* [What is expected] Please pick out every line in the records below that contains the word "largest", and copy each of those lines. Count a line only if the capitalization matches.
******************************
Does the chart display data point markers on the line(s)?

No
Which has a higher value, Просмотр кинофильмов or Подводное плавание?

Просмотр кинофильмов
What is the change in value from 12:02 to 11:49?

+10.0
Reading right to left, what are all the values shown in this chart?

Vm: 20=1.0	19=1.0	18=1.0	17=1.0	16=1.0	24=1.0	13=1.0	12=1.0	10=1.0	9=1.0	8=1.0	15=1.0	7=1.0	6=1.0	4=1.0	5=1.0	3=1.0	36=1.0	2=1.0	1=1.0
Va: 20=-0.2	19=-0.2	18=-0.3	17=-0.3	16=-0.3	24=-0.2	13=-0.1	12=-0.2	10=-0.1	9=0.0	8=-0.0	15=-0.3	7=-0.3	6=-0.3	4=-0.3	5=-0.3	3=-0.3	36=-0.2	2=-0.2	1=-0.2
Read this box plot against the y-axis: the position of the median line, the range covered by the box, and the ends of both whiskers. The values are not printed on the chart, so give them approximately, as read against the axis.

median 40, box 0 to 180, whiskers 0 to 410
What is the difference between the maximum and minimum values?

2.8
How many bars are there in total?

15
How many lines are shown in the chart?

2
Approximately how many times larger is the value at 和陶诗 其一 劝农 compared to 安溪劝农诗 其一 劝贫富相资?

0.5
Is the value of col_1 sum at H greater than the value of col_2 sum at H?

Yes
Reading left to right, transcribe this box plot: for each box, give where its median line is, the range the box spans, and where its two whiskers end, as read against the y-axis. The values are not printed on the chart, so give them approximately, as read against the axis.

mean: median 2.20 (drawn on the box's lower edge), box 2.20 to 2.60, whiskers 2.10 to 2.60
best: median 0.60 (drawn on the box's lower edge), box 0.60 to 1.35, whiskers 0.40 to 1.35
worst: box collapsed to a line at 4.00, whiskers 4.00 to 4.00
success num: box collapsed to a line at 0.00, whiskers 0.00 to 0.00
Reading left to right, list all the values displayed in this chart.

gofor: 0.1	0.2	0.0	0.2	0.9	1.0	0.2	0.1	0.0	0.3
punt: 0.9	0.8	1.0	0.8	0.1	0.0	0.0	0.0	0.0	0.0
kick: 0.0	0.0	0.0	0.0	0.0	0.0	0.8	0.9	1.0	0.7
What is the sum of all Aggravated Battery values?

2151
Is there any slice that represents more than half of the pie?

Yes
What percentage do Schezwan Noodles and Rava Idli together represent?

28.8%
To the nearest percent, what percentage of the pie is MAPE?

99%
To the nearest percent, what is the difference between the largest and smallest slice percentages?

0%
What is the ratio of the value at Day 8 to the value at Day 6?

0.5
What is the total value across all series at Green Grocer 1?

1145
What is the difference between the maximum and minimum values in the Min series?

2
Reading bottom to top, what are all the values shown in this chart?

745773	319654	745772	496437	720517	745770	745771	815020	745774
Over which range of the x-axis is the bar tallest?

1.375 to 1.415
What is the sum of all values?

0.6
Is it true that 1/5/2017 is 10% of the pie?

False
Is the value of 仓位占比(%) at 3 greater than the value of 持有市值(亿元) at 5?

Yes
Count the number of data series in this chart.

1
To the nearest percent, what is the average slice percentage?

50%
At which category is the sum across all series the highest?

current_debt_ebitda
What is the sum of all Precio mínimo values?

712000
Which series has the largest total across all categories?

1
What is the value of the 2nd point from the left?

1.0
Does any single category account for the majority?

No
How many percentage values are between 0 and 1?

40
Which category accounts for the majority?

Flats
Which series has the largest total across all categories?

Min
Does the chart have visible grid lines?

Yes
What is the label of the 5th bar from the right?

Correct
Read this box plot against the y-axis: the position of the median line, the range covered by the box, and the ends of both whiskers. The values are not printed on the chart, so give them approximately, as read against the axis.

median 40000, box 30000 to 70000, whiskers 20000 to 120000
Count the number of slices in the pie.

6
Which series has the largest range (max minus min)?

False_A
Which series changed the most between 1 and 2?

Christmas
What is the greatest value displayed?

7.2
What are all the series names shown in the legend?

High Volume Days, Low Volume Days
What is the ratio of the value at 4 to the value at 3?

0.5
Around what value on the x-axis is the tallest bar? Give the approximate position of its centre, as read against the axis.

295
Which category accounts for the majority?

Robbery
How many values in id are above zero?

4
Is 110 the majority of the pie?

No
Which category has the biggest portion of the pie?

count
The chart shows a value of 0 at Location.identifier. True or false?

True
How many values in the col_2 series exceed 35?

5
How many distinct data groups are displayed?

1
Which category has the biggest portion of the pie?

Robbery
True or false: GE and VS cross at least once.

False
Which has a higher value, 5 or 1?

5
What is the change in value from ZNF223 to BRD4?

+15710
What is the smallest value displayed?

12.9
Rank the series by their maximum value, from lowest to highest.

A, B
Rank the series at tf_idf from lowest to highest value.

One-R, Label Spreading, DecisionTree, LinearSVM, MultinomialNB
******************************
* [Solution for this task]
To the nearest percent, what is the difference between the largest and smallest slice percentages?
Which series has the largest total across all categories?
Which series has the largest total across all categories?
Which series has the largest range (max minus min)?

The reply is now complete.